* **TASK BRIEF**: Say how many lines of the data contain "APERTURE", and nothing more.

* **RECORDS FOR PROCESSING**:
++++++++

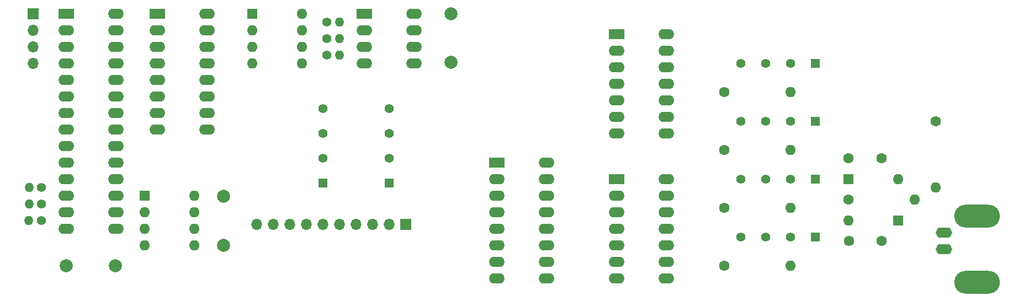
<source format=gbr>
%TF.GenerationSoftware,KiCad,Pcbnew,(5.1.10)-1*%
%TF.CreationDate,2021-09-21T15:48:09+02:00*%
%TF.ProjectId,100 MHz TTL CMOS,31303020-4d48-47a2-9054-544c20434d4f,rev?*%
%TF.SameCoordinates,Original*%
%TF.FileFunction,Soldermask,Bot*%
%TF.FilePolarity,Negative*%
%FSLAX46Y46*%
G04 Gerber Fmt 4.6, Leading zero omitted, Abs format (unit mm)*
G04 Created by KiCad (PCBNEW (5.1.10)-1) date 2021-09-21 15:48:09*
%MOMM*%
%LPD*%
G01*
G04 APERTURE LIST*
%ADD10C,2.000000*%
%ADD11R,2.400000X1.600000*%
%ADD12O,2.400000X1.600000*%
%ADD13C,1.400000*%
%ADD14R,1.400000X1.400000*%
%ADD15R,1.600000X1.600000*%
%ADD16O,1.600000X1.600000*%
%ADD17O,1.400000X1.400000*%
%ADD18O,1.700000X1.700000*%
%ADD19R,1.700000X1.700000*%
%ADD20O,2.500000X1.600000*%
%ADD21O,7.000000X3.500000*%
%ADD22C,1.600000*%
G04 APERTURE END LIST*
D10*
%TO.C,C4*%
X113030000Y-56395000D03*
X113030000Y-48895000D03*
%TD*%
D11*
%TO.C,IC3*%
X138430000Y-52070000D03*
D12*
X146050000Y-67310000D03*
X138430000Y-54610000D03*
X146050000Y-64770000D03*
X138430000Y-57150000D03*
X146050000Y-62230000D03*
X138430000Y-59690000D03*
X146050000Y-59690000D03*
X138430000Y-62230000D03*
X146050000Y-57150000D03*
X138430000Y-64770000D03*
X146050000Y-54610000D03*
X138430000Y-67310000D03*
X146050000Y-52070000D03*
%TD*%
D13*
%TO.C,K6*%
X103505000Y-63500000D03*
X103505000Y-67310000D03*
X103505000Y-71120000D03*
D14*
X103505000Y-74930000D03*
%TD*%
D15*
%TO.C,SW2*%
X82550000Y-48895000D03*
D16*
X90170000Y-56515000D03*
X82550000Y-51435000D03*
X90170000Y-53975000D03*
X82550000Y-53975000D03*
X90170000Y-51435000D03*
X82550000Y-56515000D03*
X90170000Y-48895000D03*
%TD*%
D13*
%TO.C,R12*%
X93980000Y-55245000D03*
D17*
X95880000Y-55245000D03*
%TD*%
D13*
%TO.C,R11*%
X93980000Y-52705000D03*
D17*
X95880000Y-52705000D03*
%TD*%
D13*
%TO.C,R10*%
X93980000Y-50165000D03*
D17*
X95880000Y-50165000D03*
%TD*%
D11*
%TO.C,IC4*%
X99695000Y-48895000D03*
D12*
X107315000Y-56515000D03*
X99695000Y-51435000D03*
X107315000Y-53975000D03*
X99695000Y-53975000D03*
X107315000Y-51435000D03*
X99695000Y-56515000D03*
X107315000Y-48895000D03*
%TD*%
D10*
%TO.C,C10*%
X78105000Y-76955000D03*
X78105000Y-84455000D03*
%TD*%
D18*
%TO.C,J1*%
X83185000Y-81280000D03*
X85725000Y-81280000D03*
X88265000Y-81280000D03*
X90805000Y-81280000D03*
X93345000Y-81280000D03*
X95885000Y-81280000D03*
X98425000Y-81280000D03*
X100965000Y-81280000D03*
X103505000Y-81280000D03*
D19*
X106045000Y-81280000D03*
%TD*%
D16*
%TO.C,SW1*%
X73660000Y-76835000D03*
X66040000Y-84455000D03*
X73660000Y-79375000D03*
X66040000Y-81915000D03*
X73660000Y-81915000D03*
X66040000Y-79375000D03*
X73660000Y-84455000D03*
D15*
X66040000Y-76835000D03*
%TD*%
D17*
%TO.C,R9*%
X48260000Y-80645000D03*
D13*
X50160000Y-80645000D03*
%TD*%
D17*
%TO.C,R4*%
X48265000Y-78105000D03*
D13*
X50165000Y-78105000D03*
%TD*%
D17*
%TO.C,R3*%
X48265000Y-75565000D03*
D13*
X50165000Y-75565000D03*
%TD*%
D18*
%TO.C,J3*%
X48895000Y-56515000D03*
X48895000Y-53975000D03*
X48895000Y-51435000D03*
D19*
X48895000Y-48895000D03*
%TD*%
D11*
%TO.C,IC6*%
X67945000Y-48895000D03*
D12*
X75565000Y-66675000D03*
X67945000Y-51435000D03*
X75565000Y-64135000D03*
X67945000Y-53975000D03*
X75565000Y-61595000D03*
X67945000Y-56515000D03*
X75565000Y-59055000D03*
X67945000Y-59055000D03*
X75565000Y-56515000D03*
X67945000Y-61595000D03*
X75565000Y-53975000D03*
X67945000Y-64135000D03*
X75565000Y-51435000D03*
X67945000Y-66675000D03*
X75565000Y-48895000D03*
%TD*%
%TO.C,IC2*%
X61595000Y-48895000D03*
X53975000Y-81915000D03*
X61595000Y-51435000D03*
X53975000Y-79375000D03*
X61595000Y-53975000D03*
X53975000Y-76835000D03*
X61595000Y-56515000D03*
X53975000Y-74295000D03*
X61595000Y-59055000D03*
X53975000Y-71755000D03*
X61595000Y-61595000D03*
X53975000Y-69215000D03*
X61595000Y-64135000D03*
X53975000Y-66675000D03*
X61595000Y-66675000D03*
X53975000Y-64135000D03*
X61595000Y-69215000D03*
X53975000Y-61595000D03*
X61595000Y-71755000D03*
X53975000Y-59055000D03*
X61595000Y-74295000D03*
X53975000Y-56515000D03*
X61595000Y-76835000D03*
X53975000Y-53975000D03*
X61595000Y-79375000D03*
X53975000Y-51435000D03*
X61595000Y-81915000D03*
D11*
X53975000Y-48895000D03*
%TD*%
D10*
%TO.C,C2*%
X53975000Y-87630000D03*
X61475000Y-87630000D03*
%TD*%
D13*
%TO.C,K5*%
X93345000Y-63500000D03*
X93345000Y-67310000D03*
X93345000Y-71120000D03*
D14*
X93345000Y-74930000D03*
%TD*%
D20*
%TO.C,J2*%
X188595000Y-82550000D03*
X188595000Y-85090000D03*
D21*
X193675000Y-90170000D03*
X193675000Y-80010000D03*
%TD*%
D16*
%TO.C,R1*%
X187325000Y-75565000D03*
D22*
X187325000Y-65405000D03*
%TD*%
D11*
%TO.C,IC5*%
X120015000Y-71755000D03*
D12*
X127635000Y-89535000D03*
X120015000Y-74295000D03*
X127635000Y-86995000D03*
X120015000Y-76835000D03*
X127635000Y-84455000D03*
X120015000Y-79375000D03*
X127635000Y-81915000D03*
X120015000Y-81915000D03*
X127635000Y-79375000D03*
X120015000Y-84455000D03*
X127635000Y-76835000D03*
X120015000Y-86995000D03*
X127635000Y-74295000D03*
X120015000Y-89535000D03*
X127635000Y-71755000D03*
%TD*%
D22*
%TO.C,R8*%
X154940000Y-78740000D03*
D16*
X165100000Y-78740000D03*
%TD*%
D22*
%TO.C,R7*%
X154940000Y-69850000D03*
D16*
X165100000Y-69850000D03*
%TD*%
%TO.C,R6*%
X165100000Y-60960000D03*
D22*
X154940000Y-60960000D03*
%TD*%
%TO.C,R5*%
X154940000Y-87630000D03*
D16*
X165100000Y-87630000D03*
%TD*%
D22*
%TO.C,R2*%
X173990000Y-77470000D03*
D16*
X184150000Y-77470000D03*
%TD*%
D14*
%TO.C,K4*%
X168910000Y-74295000D03*
D13*
X165100000Y-74295000D03*
X161290000Y-74295000D03*
X157480000Y-74295000D03*
%TD*%
D14*
%TO.C,K3*%
X168910000Y-65405000D03*
D13*
X165100000Y-65405000D03*
X161290000Y-65405000D03*
X157480000Y-65405000D03*
%TD*%
D14*
%TO.C,K2*%
X168910000Y-56515000D03*
D13*
X165100000Y-56515000D03*
X161290000Y-56515000D03*
X157480000Y-56515000D03*
%TD*%
D14*
%TO.C,K1*%
X168910000Y-83185000D03*
D13*
X165100000Y-83185000D03*
X161290000Y-83185000D03*
X157480000Y-83185000D03*
%TD*%
D11*
%TO.C,IC1*%
X138430000Y-74295000D03*
D12*
X146050000Y-89535000D03*
X138430000Y-76835000D03*
X146050000Y-86995000D03*
X138430000Y-79375000D03*
X146050000Y-84455000D03*
X138430000Y-81915000D03*
X146050000Y-81915000D03*
X138430000Y-84455000D03*
X146050000Y-79375000D03*
X138430000Y-86995000D03*
X146050000Y-76835000D03*
X138430000Y-89535000D03*
X146050000Y-74295000D03*
%TD*%
D15*
%TO.C,D2*%
X173990000Y-74295000D03*
D16*
X181610000Y-74295000D03*
%TD*%
D15*
%TO.C,D1*%
X181610000Y-80645000D03*
D16*
X173990000Y-80645000D03*
%TD*%
D22*
%TO.C,C12*%
X173990000Y-71120000D03*
X178990000Y-71120000D03*
%TD*%
%TO.C,C11*%
X179070000Y-83820000D03*
X174070000Y-83820000D03*
%TD*%
M02*

</source>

++++++++

* **TASK RESULT**: 2